The exciting thing about the so-called Acat bond@ market is its tremendous capacity for absorbing losses. Consider: in today's global capital market, $50 billion can be won or lost in a day without so much as a raised eyebrow. The same amount lost in the reinsurance sector would wipe out about a fifth of industry's capital.

But, as most here will probably testify, the market for securitized catastrophic risk is in its early days yet. This market still only represents, at most, a few percent of the domestic catastrophic insurance market as a whole. So important gaps and problems remain a feature of today's markets. Notably: reinsurance and cat market prices are still high, purchases of high-level protection are limited, and purchases of high-level protection are still limited.

On balance, we believe that these considerations constitute a strong case for prudent participation of the federal government in the market for disaster reinsurance, in a way that reduces both the private costs of these events and the costs to society as a whole.

2. Principles to Guide Legislation

We believe that federal involvement in this market should be guided by the same two principles that have guided so much of the Administration's policy these past 6 years:

  • first, the government should share risk, not subsidize it.
  • second, government policies should support the private market, not supplant it.

In essence, the first principle says that the program should impose no net cost on the taxpayer -- that the federal government cannot be the bill-payer of last resort. We think there are some constructive things the government can do to better serve the interests of the homeowner and the insurer. But we also believe that any such actions must be judged in light of the fact that there will be two parties to every transaction in which the government might engage, with taxpayers being the other. Any actions the government takes must be consistent with the kind of hardheaded prudence that has been critical in getting our fiscal house in order.

The second principle suggests a number of constraints on any legislation: first, federal involvement should be partial, leaving room for the private market, even in the short run.

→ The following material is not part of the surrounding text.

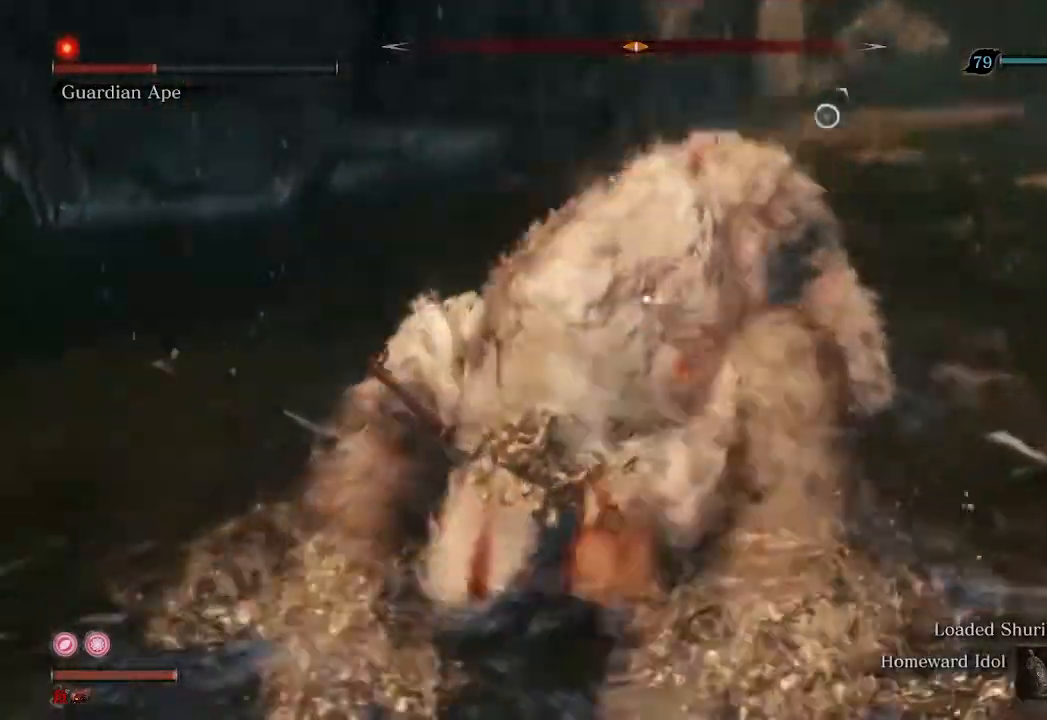
{"buttons": ["R1"], "left_stick": "center", "right_stick": "center", "events": [[167, "R1", "down"]]}
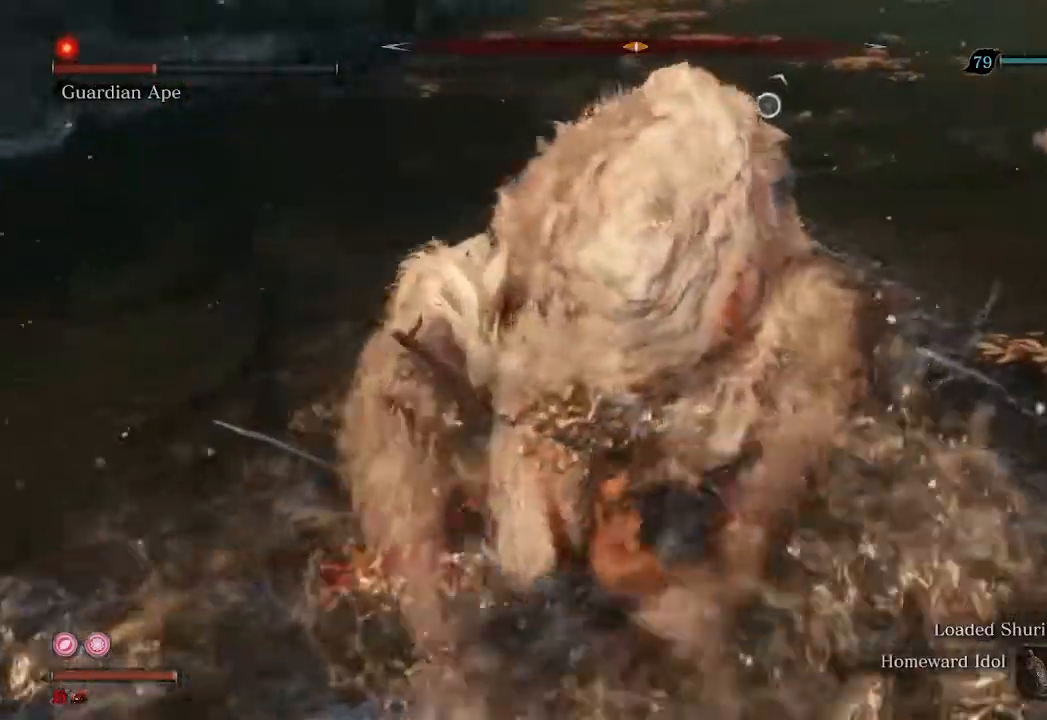
{"buttons": ["R1"], "left_stick": "up", "right_stick": "center", "events": [[367, "left_stick", "up"]]}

It should also be limited, applying only to the kind of low-probability risks that private markets currently have difficulty handling. And above all, the government's involvement should be considered strictly transitional, phasing out as private markets develop. We can improve on today's market outcome -- but we must not do so at the cost of stifling the incentive for the market to come up with even better solutions on its own.

The crafters of HR219 -- the bill that was passed out of the House Banking Committee last year -- shared many of the same goals and the bill seems to us to be a very constructive starting point for further legislative discussions of this issue. It comes a long way toward meeting our principles. But as you know, we still believe it could be improved in a number of ways, all of which would make it function even better as reinsurance protection.

It is difficult to know where the debate will go. But we hope there is a constructive way forward that meets our principles and passes on the maximum benefits to American homeowners. We look forward to working with Congress and with you all on this important issue. Thank you.